長沢明 トララララ・・・ 2008 塚﨑雅雄氏蔵

「本」を土で封じ込めた「土本」シリーズなどで知られる画家・長沢明の初となる美術館個展が開催されている。

 長沢​は1967年新潟県生まれ。東京藝術大学大学院美術研究科修士課程日本画専攻修了。94年頃より「祈り」を象徴的に表現した「イコン」シリーズで活動を本格化させ、97年には五島記念文化賞の美術新人賞を受賞。98年まで渡英し、帰国後は横須賀にアトリエを構えて、「本」そのものを土で封じ込める「土本」シリーズや、本を粉砕し再構築した「BOOK」シリーズを発表する。

 2003年頃からはトラをモチーフとして画面全体に描く作風へと移行。近年はトラを神格化し、物語性豊かで明るい色彩の絵画を手がけている。現在、山形県に在住。東北芸術工科大学で教鞭を執りながら旺盛な制作を行う。

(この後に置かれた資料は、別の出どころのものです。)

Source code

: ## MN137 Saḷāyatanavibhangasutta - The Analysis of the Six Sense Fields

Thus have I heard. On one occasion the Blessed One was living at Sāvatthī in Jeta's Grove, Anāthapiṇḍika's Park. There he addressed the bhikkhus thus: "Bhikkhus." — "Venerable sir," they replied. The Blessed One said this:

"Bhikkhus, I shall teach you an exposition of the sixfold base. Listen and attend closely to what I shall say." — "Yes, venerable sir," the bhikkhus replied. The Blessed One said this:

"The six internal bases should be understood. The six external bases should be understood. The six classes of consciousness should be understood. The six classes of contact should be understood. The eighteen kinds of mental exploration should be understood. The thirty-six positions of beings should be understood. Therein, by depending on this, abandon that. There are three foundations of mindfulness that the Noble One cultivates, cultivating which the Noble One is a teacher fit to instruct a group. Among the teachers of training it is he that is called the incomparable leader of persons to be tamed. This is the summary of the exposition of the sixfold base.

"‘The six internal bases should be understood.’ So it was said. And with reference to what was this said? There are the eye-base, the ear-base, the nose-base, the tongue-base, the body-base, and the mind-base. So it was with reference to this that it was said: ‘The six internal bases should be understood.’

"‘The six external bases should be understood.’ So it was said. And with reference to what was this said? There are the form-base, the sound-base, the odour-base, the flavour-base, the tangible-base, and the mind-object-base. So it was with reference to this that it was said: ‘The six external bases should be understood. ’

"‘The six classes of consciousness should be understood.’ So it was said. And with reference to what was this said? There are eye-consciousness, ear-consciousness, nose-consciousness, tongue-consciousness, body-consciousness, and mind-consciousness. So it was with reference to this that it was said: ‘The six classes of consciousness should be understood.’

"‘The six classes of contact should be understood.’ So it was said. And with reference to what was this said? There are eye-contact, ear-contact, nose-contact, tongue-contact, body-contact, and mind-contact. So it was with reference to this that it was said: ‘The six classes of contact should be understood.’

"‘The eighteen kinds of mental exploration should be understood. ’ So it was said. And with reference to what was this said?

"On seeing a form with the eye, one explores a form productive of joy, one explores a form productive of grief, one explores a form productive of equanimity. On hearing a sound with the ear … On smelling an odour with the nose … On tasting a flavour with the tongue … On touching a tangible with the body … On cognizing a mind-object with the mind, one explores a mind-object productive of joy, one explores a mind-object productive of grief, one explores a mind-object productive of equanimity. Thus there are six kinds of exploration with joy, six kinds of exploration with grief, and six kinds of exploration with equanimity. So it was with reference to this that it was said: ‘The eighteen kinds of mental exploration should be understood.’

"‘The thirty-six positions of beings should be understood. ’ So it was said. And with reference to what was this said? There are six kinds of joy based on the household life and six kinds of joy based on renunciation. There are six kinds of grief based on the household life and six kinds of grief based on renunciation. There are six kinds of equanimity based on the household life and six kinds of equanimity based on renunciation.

 自身の制作について、「初めて見る風景なのに、強烈な懐かしさを感じることがある。ものをつくるときには、その感覚が何であるのか呑込めるように思う」と述べている長沢。本展では、初期の「土本」「BOOK」シリーズ、トラをモチーフにした代表作などに加え、これまで継続して描いているドローイングからなる巨大な《マントラ》やインスタレーション、さらに新作を含む約110点を展示する。